■ **Task description**: For every record that follows, transcribe the text exactly and leave any image out.

■ **The input**:
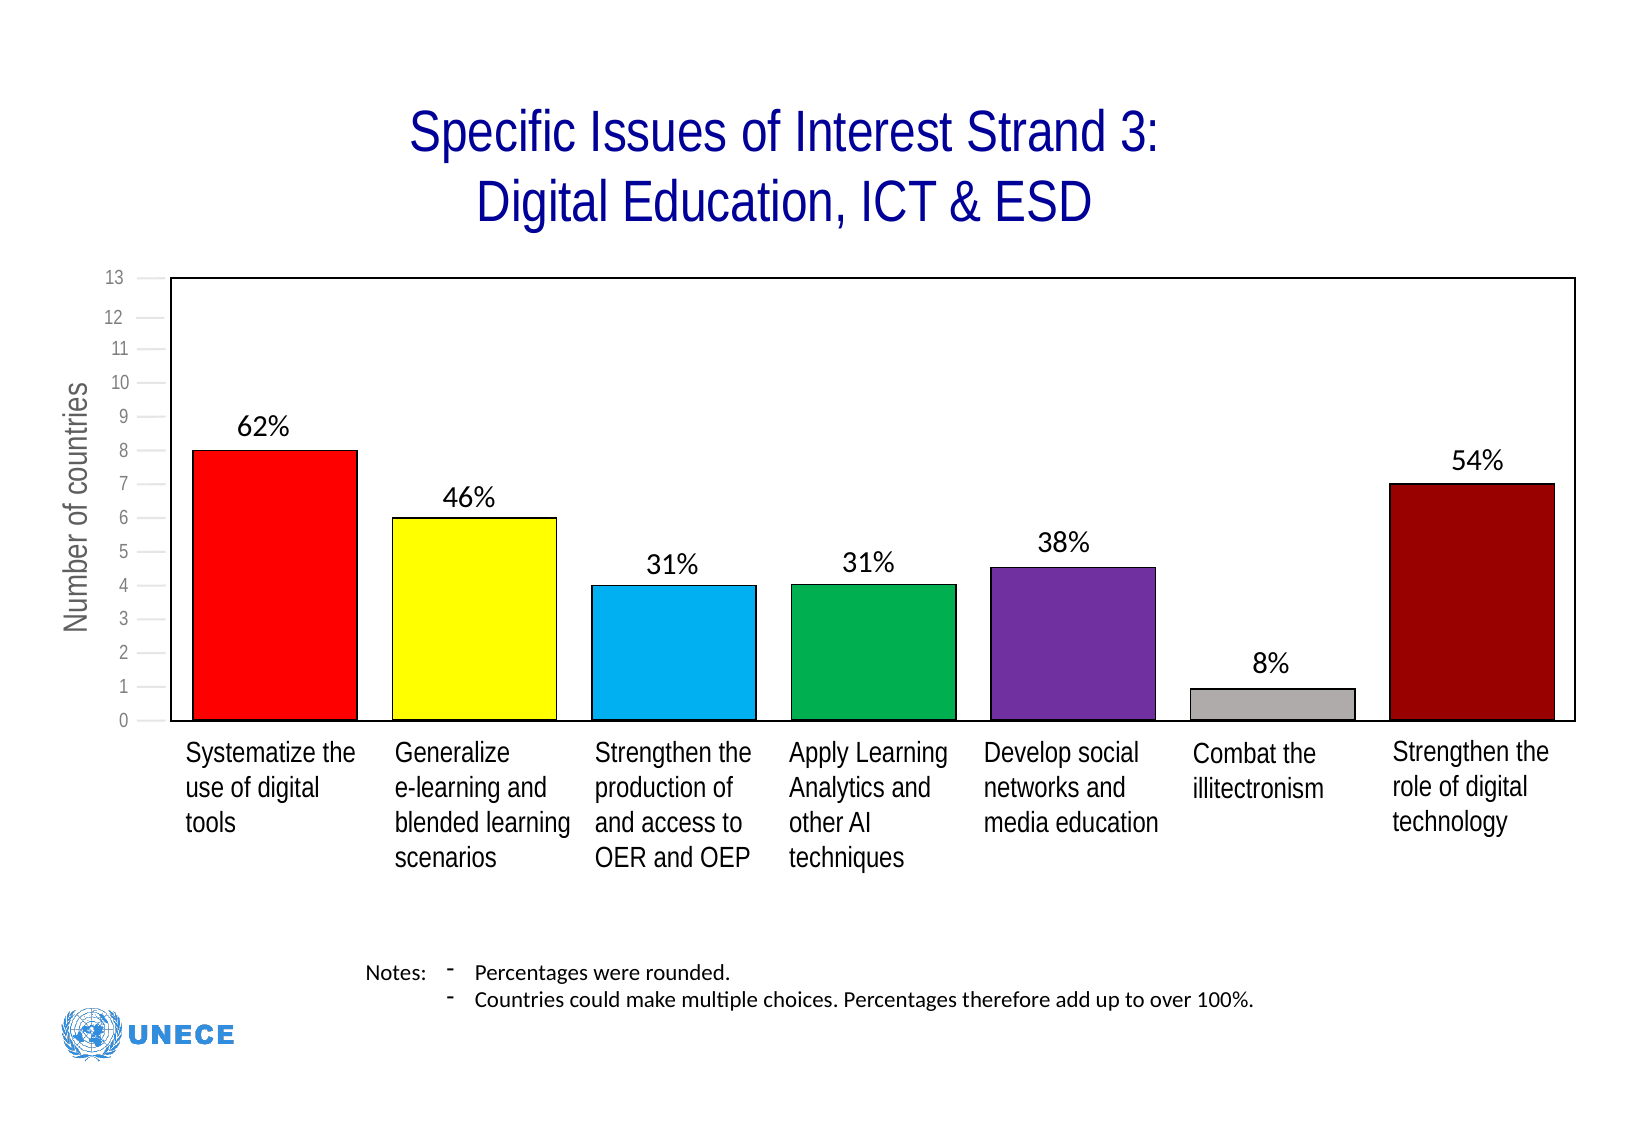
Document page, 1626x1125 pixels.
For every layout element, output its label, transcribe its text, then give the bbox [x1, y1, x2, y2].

picture [57, 1006, 236, 1062]
text_box Specific Issues of Interest Strand 3: Digital Education, ICT & ESD [194, 99, 1376, 228]
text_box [45, 258, 1578, 1021]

■ **Exercise response**:
Document page, 1626x1125 pixels.
For every layout element, output its label, transcribe its text, then give the bbox [x1, y1, x2, y2].

picture [57, 1006, 236, 1062]
text_box Specific Issues of Interest Strand 3: Digital Education, ICT & ESD [194, 99, 1376, 228]
text_box [45, 258, 1578, 1021]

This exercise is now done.